I think I’d do just fine without them if they exited my life without my having violated my contracts with them.  But violating the contracts as a means to drive my life somewhere I’d rather be would cut just about everything I value in myself off at the knees.

Of course, there’s this damned project over there dancing around in the wings waving its arms around demanding a particular uncertainty principle be dismantled, provided the Coincidence Coordinators continue providing the means to pursue it.  Which, thus far, they’ve continued to do.

So where’s the urgency in it all, thinks I?  Where’s the source of the fire I’m building under myself to provide a driving ‘need’ to be in a tent or under a bridge?

Physical discomfort, thinks I, must be a big piece of it.  Cripes, I think of myself as immune to allowing that to influence my life, but there it is. 

And of course, I allowed a number of expectations to creep into my mind, demands on a future I’ve no reason at all to believe will come to pass.  Things involving smelling pinon burning beside a stream, looking at rocks through a magnifier.

Enough of all that was still lingering in my mind this morning to get me asking the I Ching about it.  He ain’t always all that helpful, but “any port in a storm,” eh?

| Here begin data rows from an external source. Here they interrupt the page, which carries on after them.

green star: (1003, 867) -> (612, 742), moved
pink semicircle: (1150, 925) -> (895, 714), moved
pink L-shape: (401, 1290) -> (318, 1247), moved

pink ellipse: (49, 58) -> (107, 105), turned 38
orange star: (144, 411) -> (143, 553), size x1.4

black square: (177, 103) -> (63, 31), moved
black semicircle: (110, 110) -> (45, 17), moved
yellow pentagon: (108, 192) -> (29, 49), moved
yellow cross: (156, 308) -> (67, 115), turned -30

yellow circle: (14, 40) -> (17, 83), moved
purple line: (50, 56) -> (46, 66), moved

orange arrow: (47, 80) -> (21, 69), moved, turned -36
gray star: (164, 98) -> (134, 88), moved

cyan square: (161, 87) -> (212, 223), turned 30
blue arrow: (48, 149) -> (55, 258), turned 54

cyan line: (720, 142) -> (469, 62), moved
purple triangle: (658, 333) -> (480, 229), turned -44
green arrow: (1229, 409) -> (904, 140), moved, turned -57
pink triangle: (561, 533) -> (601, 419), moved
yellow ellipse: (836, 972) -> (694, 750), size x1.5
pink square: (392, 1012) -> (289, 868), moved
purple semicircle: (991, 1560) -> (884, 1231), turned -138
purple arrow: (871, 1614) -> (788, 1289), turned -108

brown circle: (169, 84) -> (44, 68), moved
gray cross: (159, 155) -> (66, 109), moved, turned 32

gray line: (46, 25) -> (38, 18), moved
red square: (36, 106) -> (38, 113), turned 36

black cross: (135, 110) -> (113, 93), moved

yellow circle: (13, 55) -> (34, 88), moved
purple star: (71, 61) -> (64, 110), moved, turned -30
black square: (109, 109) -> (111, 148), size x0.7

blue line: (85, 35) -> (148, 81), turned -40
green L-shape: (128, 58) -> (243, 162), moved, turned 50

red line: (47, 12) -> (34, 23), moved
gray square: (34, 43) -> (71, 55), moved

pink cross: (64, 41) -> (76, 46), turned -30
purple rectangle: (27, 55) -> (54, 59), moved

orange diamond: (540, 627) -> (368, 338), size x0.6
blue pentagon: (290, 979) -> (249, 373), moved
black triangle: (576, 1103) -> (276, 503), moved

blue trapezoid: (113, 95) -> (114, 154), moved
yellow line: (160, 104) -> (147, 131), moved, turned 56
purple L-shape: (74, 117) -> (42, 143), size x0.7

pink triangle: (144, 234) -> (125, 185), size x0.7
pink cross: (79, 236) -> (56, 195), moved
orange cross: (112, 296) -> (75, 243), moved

Consultation on Wednesday, July 25, 2012 at 8:04 AM.

Present: Hexagram 61 Centering in Truth

Question:  What about just blowing it off and going to live in a cave or under a bridge somewhere?

Truth involves establishing an aware relationship between your inner core and the circumstances in your life.  Centering in truth involves the ability to perceive a fundamental wisdom, reflected within yourself – and also in others.

Truth is transformed into power when you disperse all prejudice and make yourself receptive to the world as it really is.  This power can be a remarkable force indeed – yet is rarer than generally imagined.  It can be maintained only by cultivating a genuine openness to things as they are – a willingness to see, rather than merely look.

Whenever your inner life is clouded, your influence in the world is under a shadow.  If you are fearful, you will be attacked; if you cloak genuine mysteries in dogma, opportunities for new insight will be lost.  If you vacillate in upholding your principles, you will be tested.  Yet, when you are firm and strong, the power of truth can break through even the most stubborn minds.

In any debate, the power to perceive the truth in the other side’s argument is essential to achieving success.  It is possible to influence even the most difficult people, or improve the most difficult circumstance, through the power of universal truth – for truth is something to which all things naturally respond.  Get in touch with that part of yourself that is aware of this universal force of truth.  Cultivate this inner resource, and you will become adept at using it to bind others to a common purpose.

The condition of things in the present is fairly stable. There are no specific changes indicated right now.


Guess I’d better dig out John Richard Lynn and read the judgements on Hexagram 61.  Otherwise I might get thinking it matters whether I’m crazy.